I know we have some Kiwi Litsters, and I just happened to come across this in a review of Robert Heinlein's Tramp Royale:
Apparently, the pit of misery, the region without hope, the most god-awful place in the whole southern hemisphere circa 1954, was New Zealand. The chapter dealing with this unhappy visit is called “The Dreary Utopia,” and its dreariness was of varied kinds. This is the only piece of travel literature I can recall in which the writer truly, deeply hated a Post Office system.

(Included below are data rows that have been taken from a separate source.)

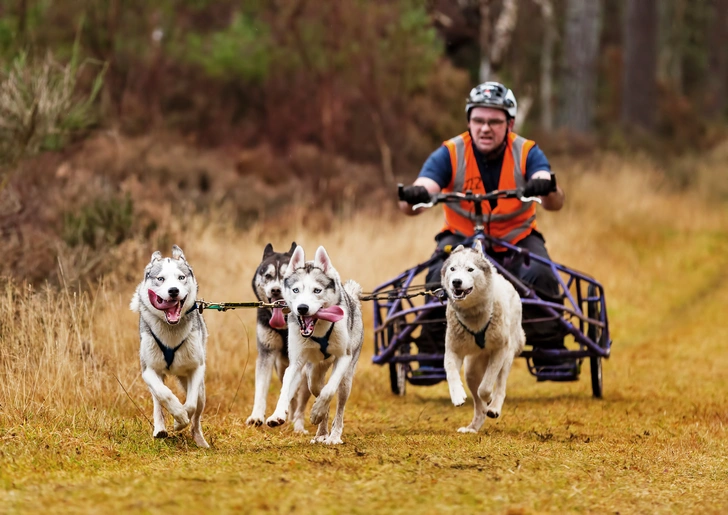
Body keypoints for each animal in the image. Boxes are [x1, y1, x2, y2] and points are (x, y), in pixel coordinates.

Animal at [129, 246, 209, 448]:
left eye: (181, 277)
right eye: (160, 279)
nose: (173, 291)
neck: (171, 330)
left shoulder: (197, 368)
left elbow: (191, 405)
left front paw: (180, 421)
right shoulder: (148, 370)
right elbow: (165, 395)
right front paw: (178, 416)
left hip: (201, 391)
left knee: (197, 415)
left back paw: (199, 439)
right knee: (158, 400)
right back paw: (160, 429)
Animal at [246, 242, 312, 432]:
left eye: (285, 276)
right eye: (267, 276)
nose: (275, 290)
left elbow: (289, 391)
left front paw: (279, 416)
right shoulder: (266, 354)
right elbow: (261, 390)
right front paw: (256, 417)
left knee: (300, 403)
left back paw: (298, 426)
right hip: (281, 367)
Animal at [264, 245, 364, 444]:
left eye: (317, 290)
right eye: (296, 290)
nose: (302, 308)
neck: (318, 329)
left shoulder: (344, 357)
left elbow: (329, 390)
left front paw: (317, 412)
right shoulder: (295, 364)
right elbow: (286, 389)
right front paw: (277, 415)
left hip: (347, 379)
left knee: (338, 403)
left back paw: (333, 435)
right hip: (312, 375)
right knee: (318, 389)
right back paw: (321, 432)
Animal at [440, 242, 528, 432]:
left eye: (470, 269)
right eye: (452, 269)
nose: (456, 281)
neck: (474, 316)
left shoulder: (500, 350)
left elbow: (487, 386)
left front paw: (489, 399)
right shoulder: (453, 350)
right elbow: (451, 373)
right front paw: (457, 395)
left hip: (507, 357)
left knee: (500, 385)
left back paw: (493, 407)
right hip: (471, 371)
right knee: (478, 405)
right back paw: (472, 428)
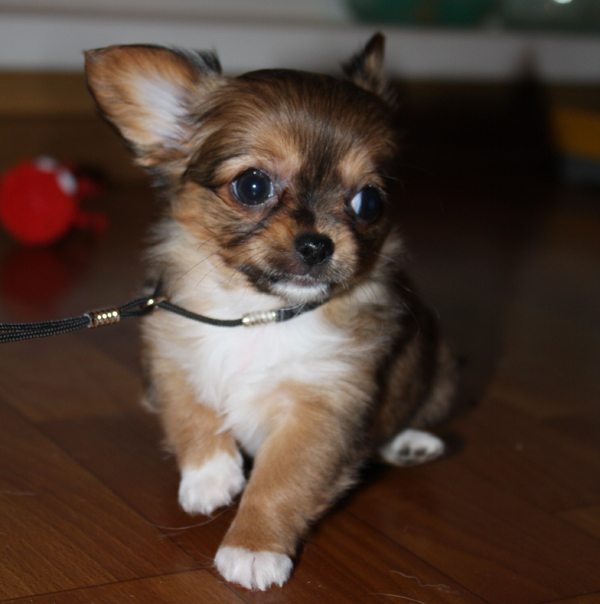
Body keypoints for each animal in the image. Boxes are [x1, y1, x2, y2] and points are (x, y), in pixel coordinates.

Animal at [84, 34, 457, 591]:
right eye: (253, 186)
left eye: (369, 203)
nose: (318, 244)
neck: (256, 314)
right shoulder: (171, 353)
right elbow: (188, 411)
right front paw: (209, 475)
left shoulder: (320, 409)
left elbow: (281, 483)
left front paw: (253, 547)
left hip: (440, 369)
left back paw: (411, 443)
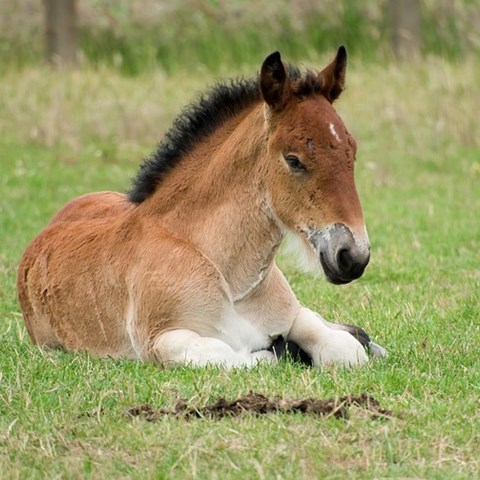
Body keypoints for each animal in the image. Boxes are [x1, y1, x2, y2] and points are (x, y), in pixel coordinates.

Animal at [18, 47, 384, 368]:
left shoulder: (293, 315)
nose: (353, 256)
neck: (231, 279)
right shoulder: (162, 340)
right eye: (293, 160)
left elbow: (344, 349)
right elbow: (232, 356)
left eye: (351, 152)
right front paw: (285, 351)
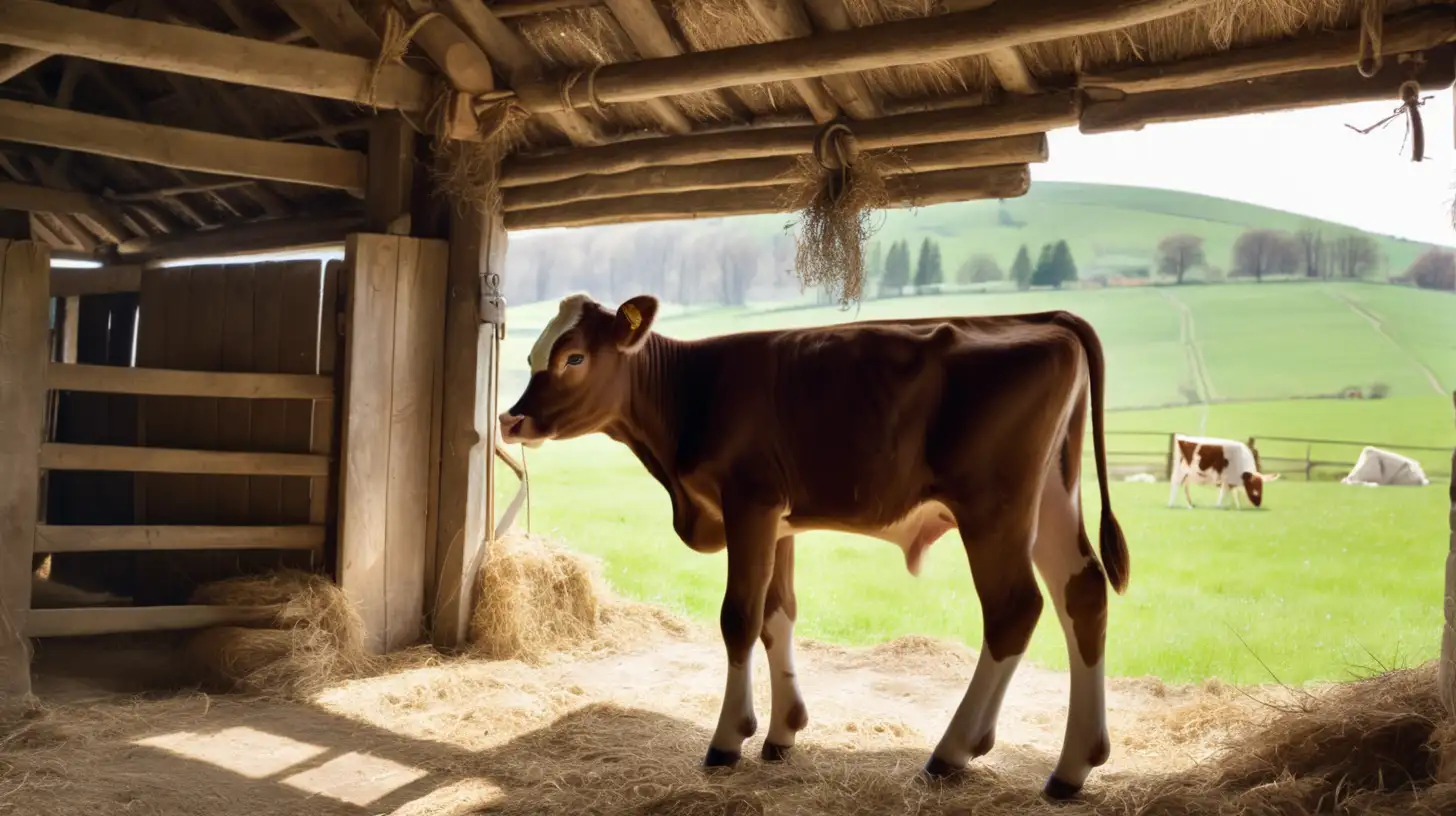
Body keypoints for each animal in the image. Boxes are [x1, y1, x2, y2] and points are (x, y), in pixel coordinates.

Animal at [506, 291, 1129, 798]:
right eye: (536, 354)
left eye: (573, 358)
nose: (513, 421)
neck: (693, 392)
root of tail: (1046, 319)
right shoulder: (778, 521)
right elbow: (777, 615)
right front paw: (783, 733)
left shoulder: (750, 503)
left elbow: (739, 617)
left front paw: (729, 739)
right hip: (1052, 497)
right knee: (1084, 595)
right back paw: (1073, 765)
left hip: (993, 508)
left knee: (1013, 609)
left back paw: (952, 753)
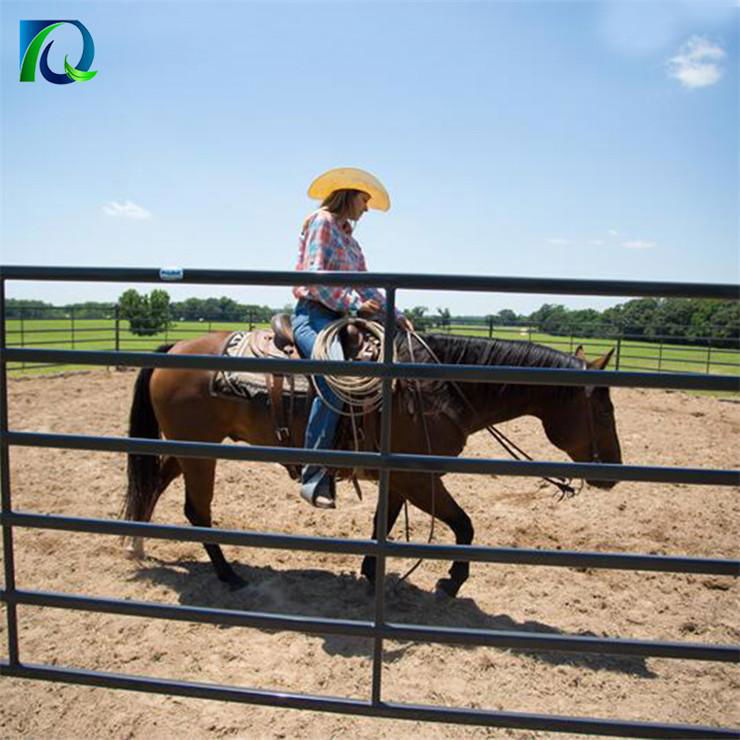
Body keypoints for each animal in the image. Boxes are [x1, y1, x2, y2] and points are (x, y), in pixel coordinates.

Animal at [124, 332, 620, 600]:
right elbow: (464, 526)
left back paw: (138, 545)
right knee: (196, 511)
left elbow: (386, 520)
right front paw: (452, 581)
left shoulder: (399, 476)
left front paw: (368, 571)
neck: (436, 387)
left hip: (190, 450)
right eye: (602, 411)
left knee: (153, 484)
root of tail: (174, 349)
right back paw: (229, 575)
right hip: (200, 451)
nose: (613, 472)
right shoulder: (417, 477)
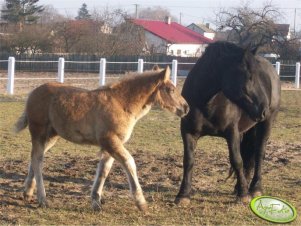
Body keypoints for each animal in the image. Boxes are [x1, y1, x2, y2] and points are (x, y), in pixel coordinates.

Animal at [175, 41, 280, 205]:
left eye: (258, 77)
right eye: (249, 76)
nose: (264, 109)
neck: (207, 103)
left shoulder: (232, 133)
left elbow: (237, 160)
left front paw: (243, 195)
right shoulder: (188, 132)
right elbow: (188, 160)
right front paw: (183, 195)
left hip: (266, 124)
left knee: (259, 154)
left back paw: (255, 188)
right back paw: (240, 186)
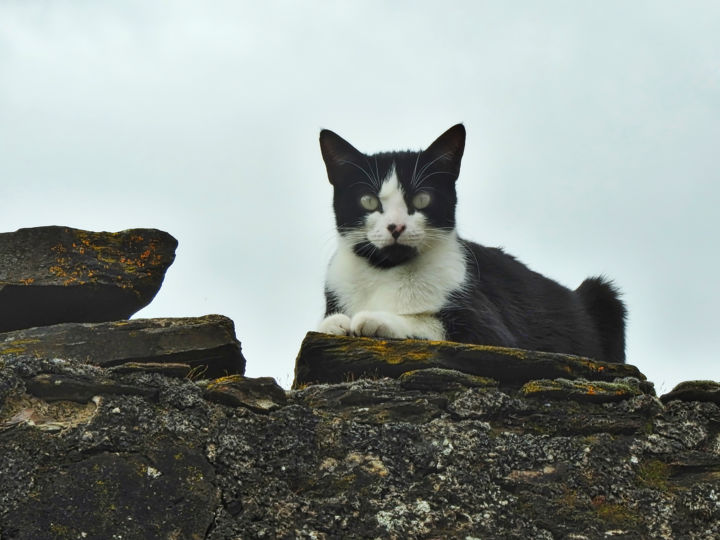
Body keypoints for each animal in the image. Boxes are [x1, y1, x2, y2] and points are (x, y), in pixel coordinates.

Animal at [316, 123, 624, 362]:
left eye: (422, 198)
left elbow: (431, 323)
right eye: (368, 201)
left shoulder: (492, 333)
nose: (396, 226)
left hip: (603, 293)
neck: (383, 272)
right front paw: (334, 323)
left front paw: (375, 319)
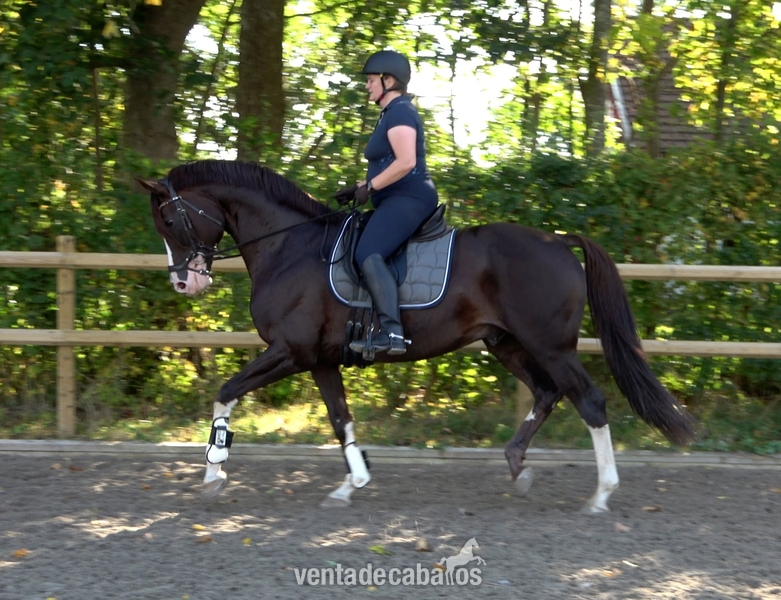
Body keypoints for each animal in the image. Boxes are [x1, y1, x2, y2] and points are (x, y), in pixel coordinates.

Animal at [138, 159, 699, 513]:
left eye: (169, 221)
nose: (185, 283)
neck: (289, 247)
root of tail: (556, 240)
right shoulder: (320, 359)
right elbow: (340, 420)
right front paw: (353, 484)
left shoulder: (289, 352)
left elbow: (225, 392)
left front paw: (213, 472)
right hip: (507, 343)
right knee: (547, 393)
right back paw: (518, 467)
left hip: (549, 346)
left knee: (590, 401)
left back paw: (601, 494)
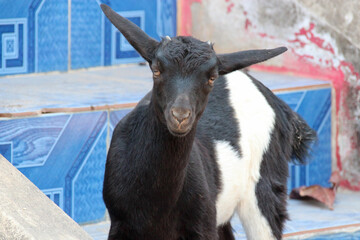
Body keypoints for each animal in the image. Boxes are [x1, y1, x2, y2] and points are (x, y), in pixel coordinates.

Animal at [100, 4, 316, 240]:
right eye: (156, 70)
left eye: (211, 78)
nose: (180, 116)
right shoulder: (120, 223)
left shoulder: (202, 225)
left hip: (264, 186)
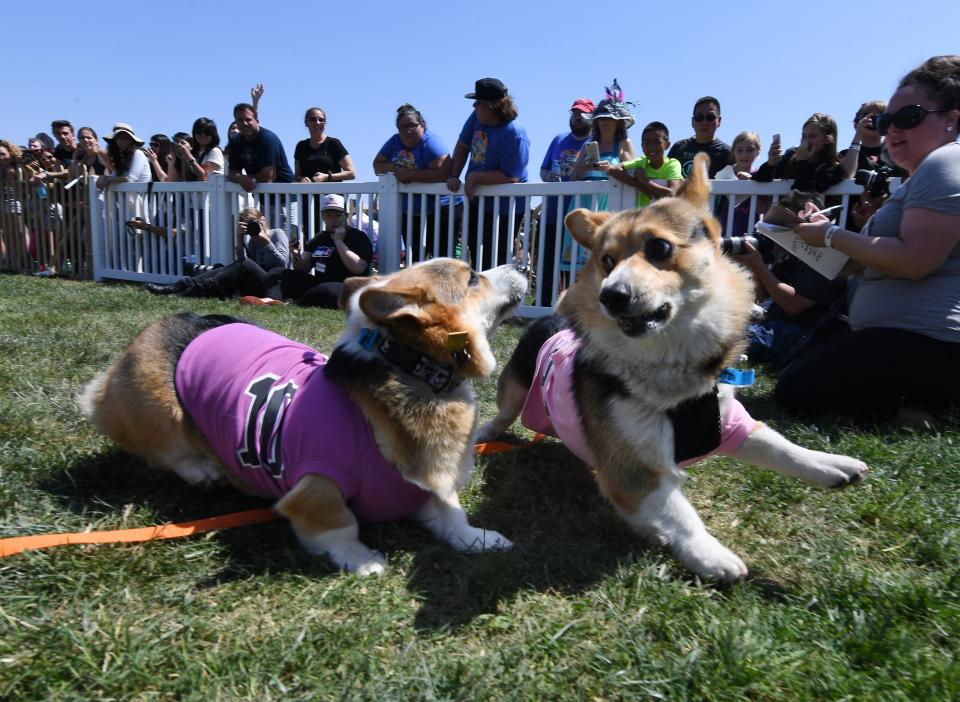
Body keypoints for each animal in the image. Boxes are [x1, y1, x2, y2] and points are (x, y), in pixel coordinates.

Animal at [81, 260, 528, 576]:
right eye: (472, 278)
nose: (524, 266)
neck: (412, 368)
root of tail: (178, 319)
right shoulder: (315, 489)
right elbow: (340, 526)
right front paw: (362, 560)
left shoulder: (430, 486)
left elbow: (452, 514)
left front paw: (479, 539)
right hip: (158, 410)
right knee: (161, 451)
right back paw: (202, 471)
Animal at [480, 157, 872, 584]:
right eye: (607, 262)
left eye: (660, 247)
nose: (609, 296)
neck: (673, 360)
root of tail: (552, 318)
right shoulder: (635, 473)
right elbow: (681, 516)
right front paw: (713, 556)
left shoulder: (731, 424)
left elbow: (782, 448)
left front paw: (834, 466)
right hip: (516, 388)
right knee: (505, 411)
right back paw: (487, 432)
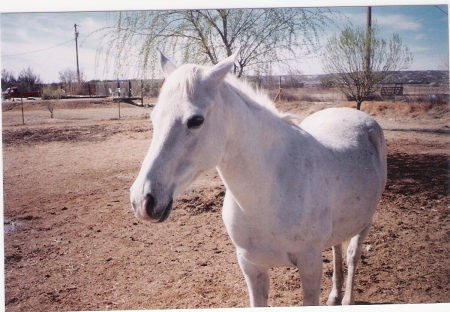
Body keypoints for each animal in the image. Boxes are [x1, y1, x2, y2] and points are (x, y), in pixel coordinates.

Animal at [129, 50, 386, 306]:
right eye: (154, 117)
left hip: (366, 221)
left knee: (352, 255)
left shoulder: (310, 266)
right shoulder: (251, 266)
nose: (142, 201)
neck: (271, 190)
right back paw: (334, 296)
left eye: (196, 120)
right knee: (336, 249)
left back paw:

The problem was not that Heinlein was a free-market ideologue hostile to New Zealand’s welfare state and tightly-controlled economy. Uruguay had a lot in common with New Zealand politically and economically in those days, but Uruguay also had restaurants that served non-poisonous food, and not everybody there shortchanged visitors all the time. Such were the petty vexations of the country that Heinlein spluttered even at the famous narrow-gauge railways, which in a better mood he would have liked. No doubt part of this antipathy was due simply to the fact the tourist industry was not yet well-developed, but for once the Heinleins forbore to seek private hospitality. They did have a letter of introduction, to a former prime minister no less. Heinlein would not use it, however, because it would have been so difficult to stop himself from telling his host how much he hated his country and everything in it.
Heinlein does record one good thing about the visit: a nice young woman at a zoo showed him and Virginia a kiwi. This was just before the Heinleins left for the airport. Virginia had dropped her objection to air travel in order to leave the country with the greatest expedition. They flew to Hawaii and then home, leaving the rest of the northern hemisphere for another day.